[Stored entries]
────────

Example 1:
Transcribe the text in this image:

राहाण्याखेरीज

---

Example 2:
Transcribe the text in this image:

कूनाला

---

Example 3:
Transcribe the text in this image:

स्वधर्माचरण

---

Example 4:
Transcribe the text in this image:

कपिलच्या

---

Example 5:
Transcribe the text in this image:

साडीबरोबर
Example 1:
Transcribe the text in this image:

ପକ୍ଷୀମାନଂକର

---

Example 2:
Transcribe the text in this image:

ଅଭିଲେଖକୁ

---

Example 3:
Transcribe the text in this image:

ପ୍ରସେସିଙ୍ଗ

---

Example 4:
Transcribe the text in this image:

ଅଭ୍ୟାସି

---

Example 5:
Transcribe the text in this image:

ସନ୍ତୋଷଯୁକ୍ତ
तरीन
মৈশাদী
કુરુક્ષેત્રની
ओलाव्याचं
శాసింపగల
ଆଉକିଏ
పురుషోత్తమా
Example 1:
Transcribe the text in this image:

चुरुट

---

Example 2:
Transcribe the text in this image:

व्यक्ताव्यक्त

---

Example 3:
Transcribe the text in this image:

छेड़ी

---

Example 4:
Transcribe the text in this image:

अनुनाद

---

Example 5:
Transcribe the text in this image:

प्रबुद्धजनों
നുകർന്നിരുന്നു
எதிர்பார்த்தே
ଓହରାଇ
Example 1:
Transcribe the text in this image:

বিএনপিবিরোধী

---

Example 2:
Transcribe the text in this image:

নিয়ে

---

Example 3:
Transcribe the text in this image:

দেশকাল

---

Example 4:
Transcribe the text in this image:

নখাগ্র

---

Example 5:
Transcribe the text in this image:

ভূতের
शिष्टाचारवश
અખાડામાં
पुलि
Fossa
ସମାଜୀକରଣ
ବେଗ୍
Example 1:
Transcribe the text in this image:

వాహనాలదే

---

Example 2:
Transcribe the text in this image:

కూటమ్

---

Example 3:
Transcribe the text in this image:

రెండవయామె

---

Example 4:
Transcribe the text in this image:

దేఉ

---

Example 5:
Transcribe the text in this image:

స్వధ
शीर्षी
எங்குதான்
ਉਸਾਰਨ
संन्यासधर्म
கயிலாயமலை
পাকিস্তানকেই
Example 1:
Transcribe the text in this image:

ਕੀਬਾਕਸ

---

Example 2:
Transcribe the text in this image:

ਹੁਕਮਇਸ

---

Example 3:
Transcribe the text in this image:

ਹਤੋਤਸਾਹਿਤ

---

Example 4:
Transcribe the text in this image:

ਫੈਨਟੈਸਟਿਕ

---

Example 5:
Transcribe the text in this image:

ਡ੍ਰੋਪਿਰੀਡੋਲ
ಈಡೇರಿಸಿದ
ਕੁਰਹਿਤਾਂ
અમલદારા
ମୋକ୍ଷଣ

────────

Would you return the entries exactly as they stand?

**RESULT FOR THIS EXERCISE**
Example 1:
Transcribe the text in this image:

राहाण्याखेरीज

---

Example 2:
Transcribe the text in this image:

कूनाला

---

Example 3:
Transcribe the text in this image:

स्वधर्माचरण

---

Example 4:
Transcribe the text in this image:

कपिलच्या

---

Example 5:
Transcribe the text in this image:

साडीबरोबर
Example 1:
Transcribe the text in this image:

ପକ୍ଷୀମାନଂକର

---

Example 2:
Transcribe the text in this image:

ଅଭିଲେଖକୁ

---

Example 3:
Transcribe the text in this image:

ପ୍ରସେସିଙ୍ଗ

---

Example 4:
Transcribe the text in this image:

ଅଭ୍ୟାସି

---

Example 5:
Transcribe the text in this image:

ସନ୍ତୋଷଯୁକ୍ତ
तरीन
মৈশাদী
કુરુક્ષેત્રની
ओलाव्याचं
శాసింపగల
ଆଉକିଏ
పురుషోత్తమా
Example 1:
Transcribe the text in this image:

चुरुट

---

Example 2:
Transcribe the text in this image:

व्यक्ताव्यक्त

---

Example 3:
Transcribe the text in this image:

छेड़ी

---

Example 4:
Transcribe the text in this image:

अनुनाद

---

Example 5:
Transcribe the text in this image:

प्रबुद्धजनों
നുകർന്നിരുന്നു
எதிர்பார்த்தே
ଓହରାଇ
Example 1:
Transcribe the text in this image:

বিএনপিবিরোধী

---

Example 2:
Transcribe the text in this image:

নিয়ে

---

Example 3:
Transcribe the text in this image:

দেশকাল

---

Example 4:
Transcribe the text in this image:

নখাগ্র

---

Example 5:
Transcribe the text in this image:

ভূতের
शिष्टाचारवश
અખાડામાં
पुलि
Fossa
ସମାଜୀକରଣ
ବେଗ୍
Example 1:
Transcribe the text in this image:

వాహనాలదే

---

Example 2:
Transcribe the text in this image:

కూటమ్

---

Example 3:
Transcribe the text in this image:

రెండవయామె

---

Example 4:
Transcribe the text in this image:

దేఉ

---

Example 5:
Transcribe the text in this image:

స్వధ
शीर्षी
எங்குதான்
ਉਸਾਰਨ
संन्यासधर्म
கயிலாயமலை
পাকিস্তানকেই
Example 1:
Transcribe the text in this image:

ਕੀਬਾਕਸ

---

Example 2:
Transcribe the text in this image:

ਹੁਕਮਇਸ

---

Example 3:
Transcribe the text in this image:

ਹਤੋਤਸਾਹਿਤ

---

Example 4:
Transcribe the text in this image:

ਫੈਨਟੈਸਟਿਕ

---

Example 5:
Transcribe the text in this image:

ਡ੍ਰੋਪਿਰੀਡੋਲ
ಈಡೇರಿಸಿದ
ਕੁਰਹਿਤਾਂ
અમલદારા
ମୋକ୍ଷଣ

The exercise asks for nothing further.